La programmazione a medio e lungo termine, di cui oggi si pongono le basi attraverso l’analisi della questione nuovo “Ospedale del Golfo” e/o ampliamento dell’attuale Ospedale “Dono Svizzero” con il vicino ex Pastificio Paone, è senza dubbio necessaria e, come annunciato all’ultimo Consiglio Comunale, SEL Formia non ha pregiudiziali e preferenze verso alcuna proposta emersa. Condizione essenziale è che tutto passi attraverso un tavolo tecnico, al fine di individuare fattibilità, tempi e costi di realizzazione, in cui siano coinvolti Amministratori regionali, la dirigenza ASL ed Amministratori del Sud Pontino (Formia, Gaeta, Minturno).

Esiste però la necessità di un’azione a breve termine, la vera emergenza del momento. La spending review nazionale e regionale ha inciso duramente nel nostro territorio, in nome di una presunta razionalizzazione. Sono stati chiusi i piccoli ospedali e dovevano essere rafforzate le strutture con più disponibilità di posti letto. Niente di tutto questo. L’Ospedale di Formia, DEA di I livello, che negli anni ha raggiunto livelli di eccellenza – pensiamo alle tecniche di intervento chirurgico mini invasivo – è oggi in ginocchio a causa del blocco del turnover e delle scarse risorse finanziarie. Liste di attesa sempre più lunghe, cancellazione di servizi specialistici centralizzati in provincia, costringono i cittadini a spostarsi continuamente, anche in regioni limitrofe, per avere la dovuta assistenza.

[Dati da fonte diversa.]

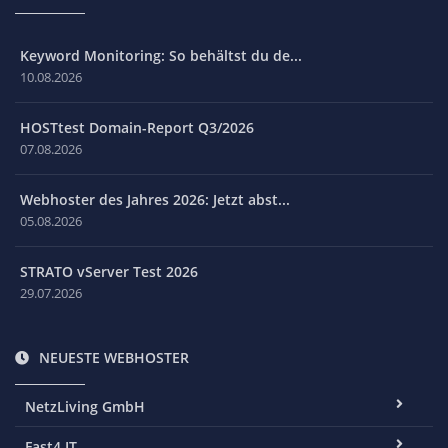
Keyword Monitoring: So behältst du de...
10.08.2026
HOSTtest Domain-Report Q3/2026
07.08.2026
Webhoster des Jahres 2026: Jetzt abst...
05.08.2026
STRATO vServer Test 2026
29.07.2026
NEUESTE WEBHOSTER
NetzLiving GmbH
Fast4.IT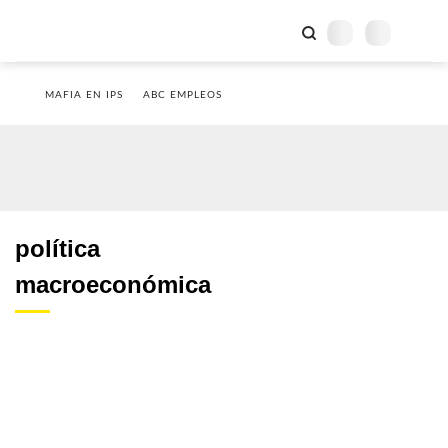
MAFIA EN IPS
ABC EMPLEOS
política
macroeconómica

Ultimo atto la paventata chiusura del Centro Trasfusionale. SEL si oppone fortemente ad ogni cancellazione di servizio nella Sanità pubblica del nostro territorio e chiede alla nuova dirigenza provinciale ASL un rafforzamento delle strutture di assistenza . Il sistema sanitario del territorio va ottimizzato e rilanciato, attraverso una urgente razionalizzazione delle risorse umane, strumentali e strutturali, che deve tradursi in tempi brevi in un miglioramento ed ampliamento dei servizi assistenziali. Investire in Sanità vuol dire investire in benessere comune, ed investire bene non sempre comporta un globale aumento dei costi. Lo dice la recente rivisitazione di Zingaretti del Programma Operativo di rientro per la spesa sanitaria.

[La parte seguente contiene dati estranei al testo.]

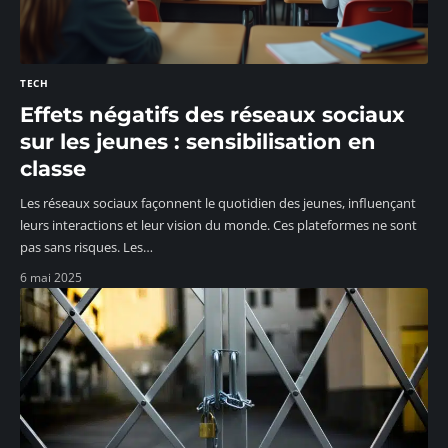
TECH
Effets négatifs des réseaux sociaux
sur les jeunes : sensibilisation en
classe
Les réseaux sociaux façonnent le quotidien des jeunes, influençant
leurs interactions et leur vision du monde. Ces plateformes ne sont
pas sans risques. Les
…
6 mai 2025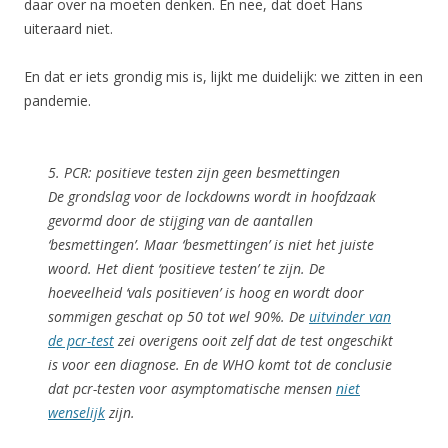
daar over na moeten denken. En nee, dat doet Hans
uiteraard niet.
En dat er iets grondig mis is, lijkt me duidelijk: we zitten in een
pandemie.
5. PCR: positieve testen zijn geen besmettingen
De grondslag voor de lockdowns wordt in hoofdzaak
gevormd door de stijging van de aantallen
‘besmettingen’. Maar ‘besmettingen’ is niet het juiste
woord. Het dient ‘positieve testen’ te zijn. De
hoeveelheid ‘vals positieven’ is hoog en wordt door
sommigen geschat op 50 tot wel 90%. De
uitvinder van
de pcr-test
zei overigens ooit zelf dat de test ongeschikt
is voor een diagnose. En de WHO komt tot de conclusie
dat pcr-testen voor asymptomatische mensen
niet
wenselijk
zijn.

Il PO ha evidenziato un notevole aumento della mobilità sanitaria in uscita (mobilità passiva) dalla Regione Lazio, soprattutto verso regioni come Campania ed Abruzzo, e ha posto come urgente il recupero di questa spesa, che viene spesso elargita ad imprenditori privati di altre regioni, sottraendo risorse alle strutture pubbliche regionali. Un territorio di confine come il nostro incide fortemente su questa spesa, soprattutto quando le strutture sanitarie pubbliche disponibili non danno risposte. Investiamo dunque nelle nostre strutture sanitarie, ridiamo loro dignità, e restituiamo ai nostri cittadini il diritto alla salute, diritto garantito dalla nostra Carta Costituzionale.